Samaritan's Purse has broad range of challenging overseas volunteer programs, some in dangerous areas

While at Sunday school this morning, I saw a booklet on the activities of a group called Samaritan’s Purse (link).  

The group appears to be involved in relief efforts both overseas and within the US, particularly with disaster recovery as well as relief efforts associated with violence or famine overseas.

Some of the specific projects appear to exist in the Rwanda, Congo, Syria (or in nearby Jordan), and with refugees from the Sudan (or South Sudan) staying in a camp in Uganda.  Some of the efforts are in countries with serious political instability and violence, and (as often covered here) vitriolic anti-gay law and culture.  Flooding in Serbia is also mentioned on the website.

A lot of the work, however, appears to involve disaster relief, especially after large tornadoes, in the US south and Midwest. 

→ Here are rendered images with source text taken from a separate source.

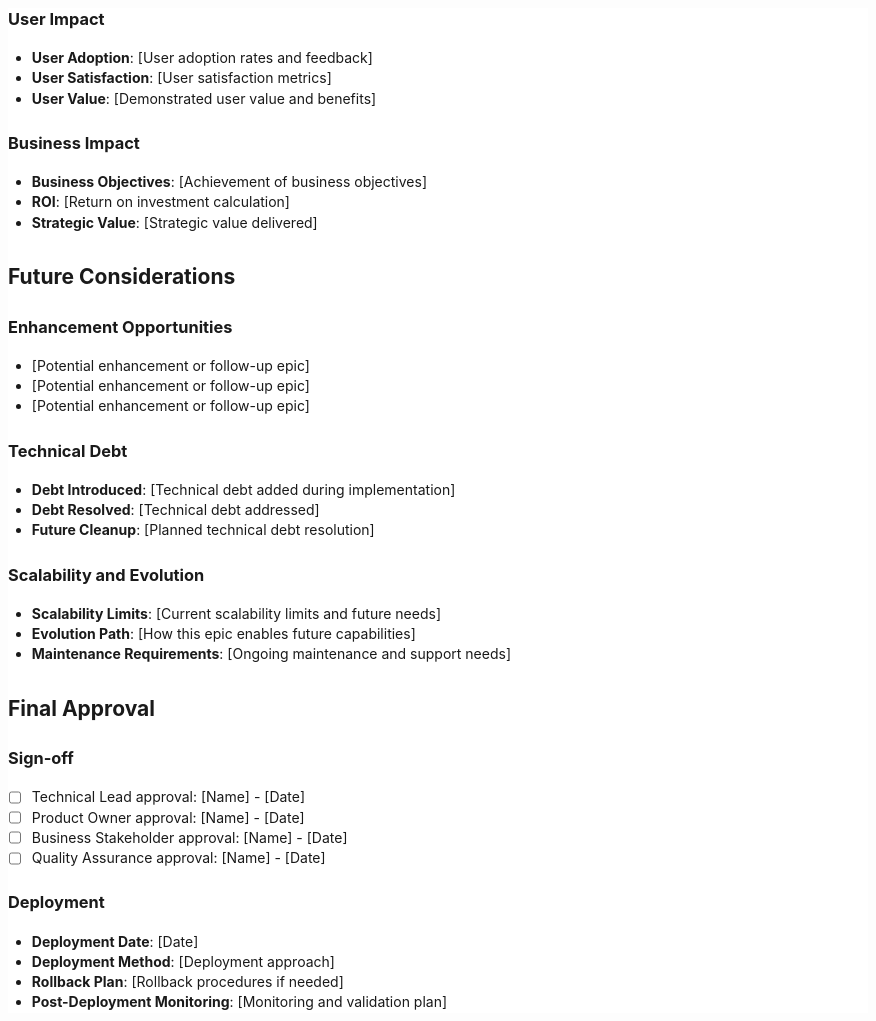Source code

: ### User Impact
- **User Adoption**: [User adoption rates and feedback]
- **User Satisfaction**: [User satisfaction metrics]
- **User Value**: [Demonstrated user value and benefits]

### Business Impact
- **Business Objectives**: [Achievement of business objectives]
- **ROI**: [Return on investment calculation]
- **Strategic Value**: [Strategic value delivered]

## Future Considerations

### Enhancement Opportunities
- [Potential enhancement or follow-up epic]
- [Potential enhancement or follow-up epic]
- [Potential enhancement or follow-up epic]

### Technical Debt
- **Debt Introduced**: [Technical debt added during implementation]
- **Debt Resolved**: [Technical debt addressed]
- **Future Cleanup**: [Planned technical debt resolution]

### Scalability and Evolution
- **Scalability Limits**: [Current scalability limits and future needs]
- **Evolution Path**: [How this epic enables future capabilities]
- **Maintenance Requirements**: [Ongoing maintenance and support needs]

## Final Approval

### Sign-off
- [ ] Technical Lead approval: [Name] - [Date]
- [ ] Product Owner approval: [Name] - [Date]
- [ ] Business Stakeholder approval: [Name] - [Date]
- [ ] Quality Assurance approval: [Name] - [Date]

### Deployment
- **Deployment Date**: [Date]
- **Deployment Method**: [Deployment approach]
- **Rollback Plan**: [Rollback procedures if needed]
- **Post-Deployment Monitoring**: [Monitoring and validation plan]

The group appears to be faith-based (sectarian, Christian).  I’m not sure how it compares to “larger” charities like Save the Children (which is on my regular contribution list).  It is also not clear how feasible it is for “average people” to volunteer in dangerous overseas areas.  Many churches and faith-based groups sponsor projects (like fresh water) overseas (recruiting recent engineering college graduates), as well as missions, but these projects have become increasingly difficult in recent years in violence-prone areas. 

Picture is Tupelo MS, last weekend, four weeks after tornado (my visit).